> Task requirements: The answer must consist only of the lines from the line with "X-2060000Y-81000000D03*" to the line with "X-24920000Y-78000000D03*", both included, exactly as they stand below.
:: Source information
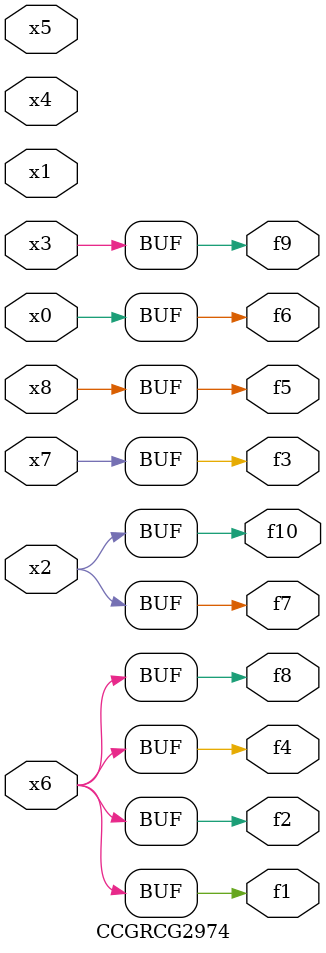
<source format=v>
module CCGRCG2974(
	input x0, x1, x2, x3, x4, x5, x6, x7, x8,
	output f1, f2, f3, f4, f5, f6, f7, f8, f9, f10
);
	assign f1 = x6;
	assign f2 = x6;
	assign f3 = x7;
	assign f4 = x6;
	assign f5 = x8;
	assign f6 = x0;
	assign f7 = x2;
	assign f8 = x6;
	assign f9 = x3;
	assign f10 = x2;
endmodule

</source>
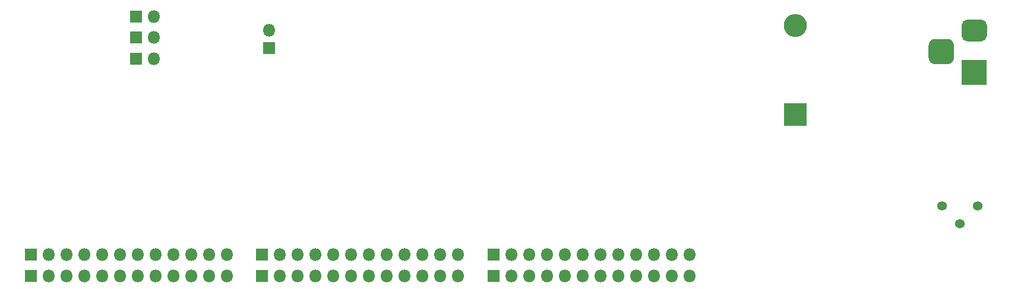
<source format=gbr>
%TF.GenerationSoftware,KiCad,Pcbnew,(5.1.5-131-g305ed0b65)-1*%
%TF.CreationDate,2020-04-22T15:18:06+08:00*%
%TF.ProjectId,NixieController,4e697869-6543-46f6-9e74-726f6c6c6572,rev?*%
%TF.SameCoordinates,Original*%
%TF.FileFunction,Soldermask,Bot*%
%TF.FilePolarity,Negative*%
%FSLAX46Y46*%
G04 Gerber Fmt 4.6, Leading zero omitted, Abs format (unit mm)*
G04 Created by KiCad (PCBNEW (5.1.5-131-g305ed0b65)-1) date 2020-04-22 15:18:06*
%MOMM*%
%LPD*%
G01*
G04 APERTURE LIST*
%ADD10R,1.800000X1.800000*%
%ADD11O,1.800000X1.800000*%
%ADD12R,3.600000X3.600000*%
%ADD13C,1.360000*%
%ADD14R,3.300000X3.300000*%
%ADD15O,3.300000X3.300000*%
G04 APERTURE END LIST*
D10*
%TO.C,J10*%
X-48000000Y-50000000D03*
D11*
X-45460000Y-50000000D03*
%TD*%
%TO.C,J2*%
X-35060000Y-78000000D03*
X-37600000Y-78000000D03*
X-40140000Y-78000000D03*
X-42680000Y-78000000D03*
X-45220000Y-78000000D03*
X-47760000Y-78000000D03*
X-50300000Y-78000000D03*
X-52840000Y-78000000D03*
X-55380000Y-78000000D03*
X-57920000Y-78000000D03*
X-60460000Y-78000000D03*
D10*
X-63000000Y-78000000D03*
%TD*%
D12*
%TO.C,J7*%
X71500000Y-52000000D03*
G36*
G01*
X70475000Y-44450000D02*
X72525000Y-44450000D01*
G75*
G02*
X73300000Y-45225000I0J-775000D01*
G01*
X73300000Y-46775000D01*
G75*
G02*
X72525000Y-47550000I-775000J0D01*
G01*
X70475000Y-47550000D01*
G75*
G02*
X69700000Y-46775000I0J775000D01*
G01*
X69700000Y-45225000D01*
G75*
G02*
X70475000Y-44450000I775000J0D01*
G01*
G37*
G36*
G01*
X65900000Y-47200000D02*
X67700000Y-47200000D01*
G75*
G02*
X68600000Y-48100000I0J-900000D01*
G01*
X68600000Y-49900000D01*
G75*
G02*
X67700000Y-50800000I-900000J0D01*
G01*
X65900000Y-50800000D01*
G75*
G02*
X65000000Y-49900000I0J900000D01*
G01*
X65000000Y-48100000D01*
G75*
G02*
X65900000Y-47200000I900000J0D01*
G01*
G37*
%TD*%
D13*
%TO.C,RV1*%
X66920000Y-71000000D03*
X69460000Y-73540000D03*
X72000000Y-71000000D03*
%TD*%
D14*
%TO.C,D1*%
X46000000Y-58000000D03*
D15*
X46000000Y-45300000D03*
%TD*%
D10*
%TO.C,J8*%
X-48000000Y-44000000D03*
D11*
X-45460000Y-44000000D03*
%TD*%
%TO.C,J9*%
X-45460000Y-47000000D03*
D10*
X-48000000Y-47000000D03*
%TD*%
%TO.C,J1*%
X-63000000Y-81000000D03*
D11*
X-60460000Y-81000000D03*
X-57920000Y-81000000D03*
X-55380000Y-81000000D03*
X-52840000Y-81000000D03*
X-50300000Y-81000000D03*
X-47760000Y-81000000D03*
X-45220000Y-81000000D03*
X-42680000Y-81000000D03*
X-40140000Y-81000000D03*
X-37600000Y-81000000D03*
X-35060000Y-81000000D03*
%TD*%
%TO.C,J3*%
X-2060000Y-81000000D03*
X-4600000Y-81000000D03*
X-7140000Y-81000000D03*
X-9680000Y-81000000D03*
X-12220000Y-81000000D03*
X-14760000Y-81000000D03*
X-17300000Y-81000000D03*
X-19840000Y-81000000D03*
X-22380000Y-81000000D03*
X-24920000Y-81000000D03*
X-27460000Y-81000000D03*
D10*
X-30000000Y-81000000D03*
%TD*%
%TO.C,J4*%
X-30000000Y-78000000D03*
D11*
X-27460000Y-78000000D03*
X-24920000Y-78000000D03*
X-22380000Y-78000000D03*
X-19840000Y-78000000D03*
X-17300000Y-78000000D03*
X-14760000Y-78000000D03*
X-12220000Y-78000000D03*
X-9680000Y-78000000D03*
X-7140000Y-78000000D03*
X-4600000Y-78000000D03*
X-2060000Y-78000000D03*
%TD*%
D10*
%TO.C,J5*%
X3000000Y-81000000D03*
D11*
X5540000Y-81000000D03*
X8080000Y-81000000D03*
X10620000Y-81000000D03*
X13160000Y-81000000D03*
X15700000Y-81000000D03*
X18240000Y-81000000D03*
X20780000Y-81000000D03*
X23320000Y-81000000D03*
X25860000Y-81000000D03*
X28400000Y-81000000D03*
X30940000Y-81000000D03*
%TD*%
D10*
%TO.C,J6*%
X3000000Y-78000000D03*
D11*
X5540000Y-78000000D03*
X8080000Y-78000000D03*
X10620000Y-78000000D03*
X13160000Y-78000000D03*
X15700000Y-78000000D03*
X18240000Y-78000000D03*
X20780000Y-78000000D03*
X23320000Y-78000000D03*
X25860000Y-78000000D03*
X28400000Y-78000000D03*
X30940000Y-78000000D03*
%TD*%
%TO.C,J11*%
X-29000000Y-46000000D03*
D10*
X-29000000Y-48540000D03*
%TD*%
M02*

</source>
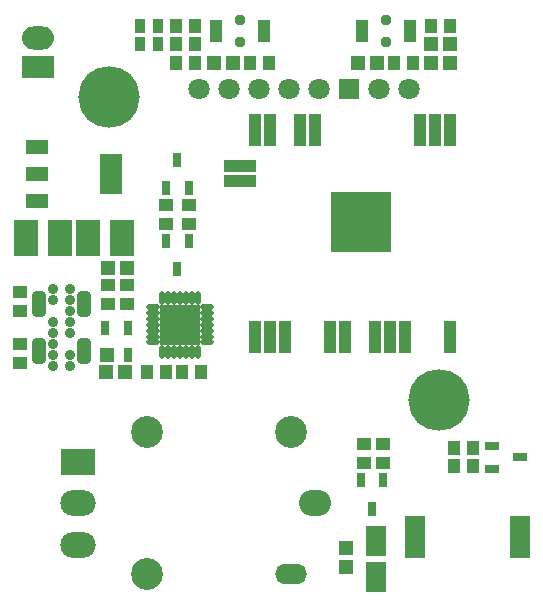
<source format=gts>
G04*
G04 #@! TF.GenerationSoftware,Altium Limited,Altium Designer,23.4.1 (23)*
G04*
G04 Layer_Color=8388736*
%FSLAX44Y44*%
%MOMM*%
G71*
G04*
G04 #@! TF.SameCoordinates,2E05C734-F49D-4732-BD03-9418B1375616*
G04*
G04*
G04 #@! TF.FilePolarity,Negative*
G04*
G01*
G75*
%ADD39R,1.0032X1.1532*%
%ADD40R,3.4532X3.4532*%
%ADD41O,0.5532X1.1532*%
%ADD42O,1.1532X0.5532*%
%ADD43R,0.9532X1.1532*%
%ADD44R,1.1532X1.1532*%
%ADD45R,1.1532X1.0032*%
%ADD46R,0.7532X1.1532*%
%ADD47R,1.1532X1.1532*%
%ADD48R,0.8032X1.2032*%
%ADD49R,1.1032X1.9032*%
%ADD50R,1.7532X2.6032*%
%ADD51R,1.7032X3.6032*%
%ADD52R,1.9532X1.1532*%
%ADD53R,1.9532X3.4032*%
%ADD54R,1.1032X2.7432*%
%ADD55R,2.7432X1.1032*%
%ADD56R,5.2032X5.2032*%
%ADD57R,2.0032X3.1032*%
%ADD58R,1.2032X0.8032*%
%ADD59C,1.8032*%
%ADD60C,5.2032*%
%ADD61R,1.8032X1.8032*%
%ADD62C,0.9532*%
%ADD63O,2.7032X1.9532*%
%ADD64R,2.7032X1.9532*%
G04:AMPARAMS|DCode=65|XSize=2.2032mm|YSize=1.2032mm|CornerRadius=0.3516mm|HoleSize=0mm|Usage=FLASHONLY|Rotation=90.000|XOffset=0mm|YOffset=0mm|HoleType=Round|Shape=RoundedRectangle|*
%AMROUNDEDRECTD65*
21,1,2.2032,0.5000,0,0,90.0*
21,1,1.5000,1.2032,0,0,90.0*
1,1,0.7032,0.2500,0.7500*
1,1,0.7032,0.2500,-0.7500*
1,1,0.7032,-0.2500,-0.7500*
1,1,0.7032,-0.2500,0.7500*
%
%ADD65ROUNDEDRECTD65*%
G04:AMPARAMS|DCode=66|XSize=0.8032mm|YSize=0.8032mm|CornerRadius=0.2516mm|HoleSize=0mm|Usage=FLASHONLY|Rotation=90.000|XOffset=0mm|YOffset=0mm|HoleType=Round|Shape=RoundedRectangle|*
%AMROUNDEDRECTD66*
21,1,0.8032,0.3000,0,0,90.0*
21,1,0.3000,0.8032,0,0,90.0*
1,1,0.5032,0.1500,0.1500*
1,1,0.5032,0.1500,-0.1500*
1,1,0.5032,-0.1500,-0.1500*
1,1,0.5032,-0.1500,0.1500*
%
%ADD66ROUNDEDRECTD66*%
%ADD67O,2.7032X2.2032*%
%ADD68C,2.7032*%
%ADD69O,2.7032X1.7032*%
%ADD70R,3.0032X2.2032*%
%ADD71O,3.0032X2.2032*%
D39*
X163000Y191500D02*
D03*
X147000D02*
D03*
X204750Y453250D02*
D03*
X220750D02*
D03*
X142000D02*
D03*
X158000D02*
D03*
X142000Y468750D02*
D03*
X158000D02*
D03*
X142000Y484250D02*
D03*
X158000D02*
D03*
X326750Y453250D02*
D03*
X342750D02*
D03*
X133500Y191500D02*
D03*
X117500D02*
D03*
X358000Y484250D02*
D03*
X374000D02*
D03*
X393750Y111250D02*
D03*
X377750D02*
D03*
X393750Y126750D02*
D03*
X377750D02*
D03*
D40*
X145250Y231250D02*
D03*
D41*
X130250Y254250D02*
D03*
X135250D02*
D03*
X140250D02*
D03*
X145250D02*
D03*
X150250D02*
D03*
X155250D02*
D03*
X160250D02*
D03*
X155250Y208250D02*
D03*
X150250D02*
D03*
X145250D02*
D03*
X140250D02*
D03*
X135250D02*
D03*
X130250D02*
D03*
X160250D02*
D03*
D42*
X168250Y246250D02*
D03*
Y241250D02*
D03*
Y236250D02*
D03*
Y231250D02*
D03*
Y226250D02*
D03*
Y221250D02*
D03*
Y216250D02*
D03*
X122250D02*
D03*
Y221250D02*
D03*
Y226250D02*
D03*
Y231250D02*
D03*
Y236250D02*
D03*
Y241250D02*
D03*
Y246250D02*
D03*
D43*
X111500Y468750D02*
D03*
X127000D02*
D03*
X111500Y484250D02*
D03*
X127000D02*
D03*
D44*
X190250Y453250D02*
D03*
X174250D02*
D03*
X312250D02*
D03*
X296250D02*
D03*
X84500Y279500D02*
D03*
X100500D02*
D03*
X98500Y191500D02*
D03*
X82500D02*
D03*
X374000Y453250D02*
D03*
X358000D02*
D03*
Y468750D02*
D03*
X374000D02*
D03*
D45*
X84500Y248750D02*
D03*
Y264750D02*
D03*
X9750Y198500D02*
D03*
Y214500D02*
D03*
Y259000D02*
D03*
Y243000D02*
D03*
X133250Y316750D02*
D03*
Y332750D02*
D03*
X153250D02*
D03*
Y316750D02*
D03*
X100500Y264750D02*
D03*
Y248750D02*
D03*
X317000Y114500D02*
D03*
Y130500D02*
D03*
X301000Y114500D02*
D03*
Y130500D02*
D03*
D46*
X82000Y228750D02*
D03*
X101000D02*
D03*
Y205250D02*
D03*
D47*
X84000D02*
D03*
X286133Y41929D02*
D03*
Y25930D02*
D03*
D48*
X143250Y371000D02*
D03*
X152750Y347000D02*
D03*
X133750D02*
D03*
X143250Y278500D02*
D03*
X133750Y302500D02*
D03*
X152750D02*
D03*
X308039Y75630D02*
D03*
X298539Y99630D02*
D03*
X317539D02*
D03*
D49*
X216500Y480000D02*
D03*
X175500D02*
D03*
X299500D02*
D03*
X340500D02*
D03*
D50*
X311750Y17500D02*
D03*
Y48000D02*
D03*
D51*
X433500Y51500D02*
D03*
X344500D02*
D03*
D52*
X24250Y336000D02*
D03*
Y359000D02*
D03*
Y382000D02*
D03*
D53*
X87250Y359000D02*
D03*
D54*
X374000Y220800D02*
D03*
X335900D02*
D03*
X323200D02*
D03*
X310500D02*
D03*
X285100D02*
D03*
X272400D02*
D03*
X234300D02*
D03*
X221600D02*
D03*
X208900D02*
D03*
Y396000D02*
D03*
X221600D02*
D03*
X247000D02*
D03*
X259700D02*
D03*
X348600D02*
D03*
X361300D02*
D03*
X374000D02*
D03*
D55*
X196200Y352750D02*
D03*
Y365450D02*
D03*
D56*
X299000Y318300D02*
D03*
D57*
X15000Y305000D02*
D03*
X44000D02*
D03*
X96250Y305000D02*
D03*
X67250D02*
D03*
D58*
X409250Y128500D02*
D03*
Y109500D02*
D03*
X433250Y119000D02*
D03*
D59*
X161500Y430600D02*
D03*
X339300D02*
D03*
X313900D02*
D03*
X212300D02*
D03*
X186900D02*
D03*
X237700D02*
D03*
X263100D02*
D03*
D60*
X85160Y424250D02*
D03*
X364560Y167710D02*
D03*
D61*
X288500Y430600D02*
D03*
D62*
X196000Y471000D02*
D03*
Y489000D02*
D03*
X320000Y489000D02*
D03*
Y471000D02*
D03*
D63*
X25000Y474250D02*
D03*
D64*
Y449250D02*
D03*
D65*
X64300Y248750D02*
D03*
Y208750D02*
D03*
X25700Y248750D02*
D03*
Y208750D02*
D03*
D66*
X52000Y261250D02*
D03*
Y251964D02*
D03*
Y242679D02*
D03*
Y233393D02*
D03*
Y224107D02*
D03*
Y205536D02*
D03*
Y196250D02*
D03*
X38000Y261250D02*
D03*
Y251964D02*
D03*
Y233393D02*
D03*
Y224107D02*
D03*
Y214821D02*
D03*
Y205536D02*
D03*
Y196250D02*
D03*
D67*
X259500Y80000D02*
D03*
D68*
X117500Y20000D02*
D03*
X239500Y140000D02*
D03*
X117500Y140000D02*
D03*
D69*
X239500Y20000D02*
D03*
D70*
X59000Y115000D02*
D03*
D71*
Y80000D02*
D03*
Y45000D02*
D03*
M02*

</source>
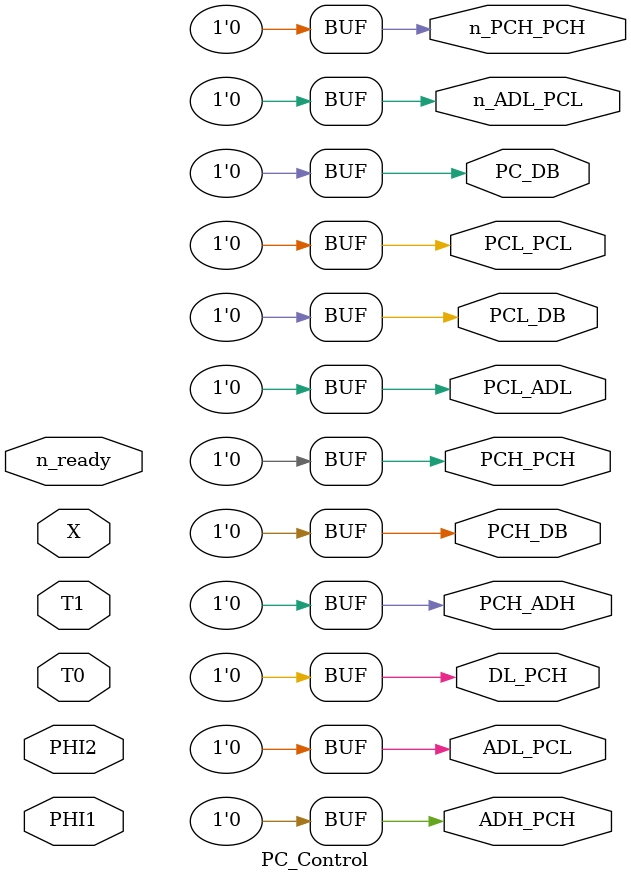
<source format=v>
module PC_Control(	// file.cleaned.mlir:2:3
  input          PHI1,	// file.cleaned.mlir:2:28
                 PHI2,	// file.cleaned.mlir:2:43
                 n_ready,	// file.cleaned.mlir:2:58
                 T0,	// file.cleaned.mlir:2:76
                 T1,	// file.cleaned.mlir:2:89
  input  [129:0] X,	// file.cleaned.mlir:2:102
  output         PCL_DB,	// file.cleaned.mlir:2:117
                 PCH_DB,	// file.cleaned.mlir:2:134
                 PC_DB,	// file.cleaned.mlir:2:151
                 PCL_ADL,	// file.cleaned.mlir:2:167
                 PCH_ADH,	// file.cleaned.mlir:2:185
                 PCL_PCL,	// file.cleaned.mlir:2:203
                 ADL_PCL,	// file.cleaned.mlir:2:221
                 n_ADL_PCL,	// file.cleaned.mlir:2:239
                 DL_PCH,	// file.cleaned.mlir:2:259
                 ADH_PCH,	// file.cleaned.mlir:2:276
                 PCH_PCH,	// file.cleaned.mlir:2:294
                 n_PCH_PCH	// file.cleaned.mlir:2:312
);

  assign PCL_DB = 1'h0;	// file.cleaned.mlir:3:14, :4:5
  assign PCH_DB = 1'h0;	// file.cleaned.mlir:3:14, :4:5
  assign PC_DB = 1'h0;	// file.cleaned.mlir:3:14, :4:5
  assign PCL_ADL = 1'h0;	// file.cleaned.mlir:3:14, :4:5
  assign PCH_ADH = 1'h0;	// file.cleaned.mlir:3:14, :4:5
  assign PCL_PCL = 1'h0;	// file.cleaned.mlir:3:14, :4:5
  assign ADL_PCL = 1'h0;	// file.cleaned.mlir:3:14, :4:5
  assign n_ADL_PCL = 1'h0;	// file.cleaned.mlir:3:14, :4:5
  assign DL_PCH = 1'h0;	// file.cleaned.mlir:3:14, :4:5
  assign ADH_PCH = 1'h0;	// file.cleaned.mlir:3:14, :4:5
  assign PCH_PCH = 1'h0;	// file.cleaned.mlir:3:14, :4:5
  assign n_PCH_PCH = 1'h0;	// file.cleaned.mlir:3:14, :4:5
endmodule


</source>
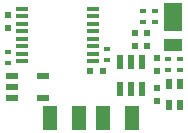
<source format=gbr>
G04 #@! TF.GenerationSoftware,KiCad,Pcbnew,(5.1.9-0-10_14)*
G04 #@! TF.CreationDate,2021-02-12T10:42:39+01:00*
G04 #@! TF.ProjectId,l0_USBA,6c305f55-5342-4412-9e6b-696361645f70,rev?*
G04 #@! TF.SameCoordinates,Original*
G04 #@! TF.FileFunction,Paste,Top*
G04 #@! TF.FilePolarity,Positive*
%FSLAX46Y46*%
G04 Gerber Fmt 4.6, Leading zero omitted, Abs format (unit mm)*
G04 Created by KiCad (PCBNEW (5.1.9-0-10_14)) date 2021-02-12 10:42:39*
%MOMM*%
%LPD*%
G01*
G04 APERTURE LIST*
%ADD10R,1.200000X2.000000*%
%ADD11R,0.600000X1.200000*%
%ADD12R,1.000000X0.300000*%
%ADD13R,1.500000X2.410000*%
%ADD14R,1.500000X1.050000*%
%ADD15R,0.500000X0.850000*%
%ADD16R,0.500000X0.600000*%
%ADD17R,0.600000X0.500000*%
%ADD18R,0.600000X0.400000*%
%ADD19R,1.100000X0.600000*%
G04 APERTURE END LIST*
D10*
X93800000Y-116150000D03*
X91800000Y-116150000D03*
X96300000Y-116150000D03*
X89300000Y-116150000D03*
D11*
X97135000Y-111377000D03*
X96185000Y-111377000D03*
X95235000Y-111377000D03*
X97135000Y-113677000D03*
X96185000Y-113677000D03*
X95235000Y-113677000D03*
D12*
X92959200Y-106880500D03*
X92959200Y-107515500D03*
X92959200Y-108150500D03*
X92959200Y-108785500D03*
X92959200Y-109420500D03*
X92959200Y-110055500D03*
X92959200Y-110690500D03*
X92959200Y-111325500D03*
X86964800Y-111325500D03*
X86964800Y-110690500D03*
X86964800Y-110055500D03*
X86964800Y-109420500D03*
X86964800Y-108785500D03*
X86964800Y-108150500D03*
X86964800Y-107515500D03*
X86964800Y-106880500D03*
D13*
X99741000Y-107613000D03*
D14*
X99741000Y-109988000D03*
D15*
X99360500Y-113308000D03*
X99360500Y-115058000D03*
X100360500Y-113308000D03*
X100360500Y-115058000D03*
D16*
X98344000Y-111088000D03*
X98344000Y-112188000D03*
X97574500Y-110034000D03*
X97574500Y-108934000D03*
X96558500Y-110034000D03*
X96558500Y-108934000D03*
X85771000Y-107405000D03*
X85771000Y-108505000D03*
X98344000Y-113628000D03*
X98344000Y-114728000D03*
D17*
X93814000Y-112146000D03*
X92714000Y-112146000D03*
D18*
X100368500Y-112093000D03*
X100368500Y-111193000D03*
X99352500Y-112093000D03*
X99352500Y-111193000D03*
X97193500Y-107129000D03*
X97193500Y-108029000D03*
X98209500Y-108029000D03*
X98209500Y-107129000D03*
X94153000Y-110299000D03*
X94153000Y-111199000D03*
X85771000Y-111453000D03*
X85771000Y-110553000D03*
D19*
X86114500Y-112593000D03*
X86114500Y-113543000D03*
X86114500Y-114493000D03*
X88714500Y-114493000D03*
X88714500Y-112593000D03*
M02*

</source>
::::
> Answer to this exercise:
X-2060000Y-81000000D03*
X-4600000Y-81000000D03*
X-7140000Y-81000000D03*
X-9680000Y-81000000D03*
X-12220000Y-81000000D03*
X-14760000Y-81000000D03*
X-17300000Y-81000000D03*
X-19840000Y-81000000D03*
X-22380000Y-81000000D03*
X-24920000Y-81000000D03*
X-27460000Y-81000000D03*
D10*
X-30000000Y-81000000D03*
%TD*%
%TO.C,J4*%
X-30000000Y-78000000D03*
D11*
X-27460000Y-78000000D03*
X-24920000Y-78000000D03*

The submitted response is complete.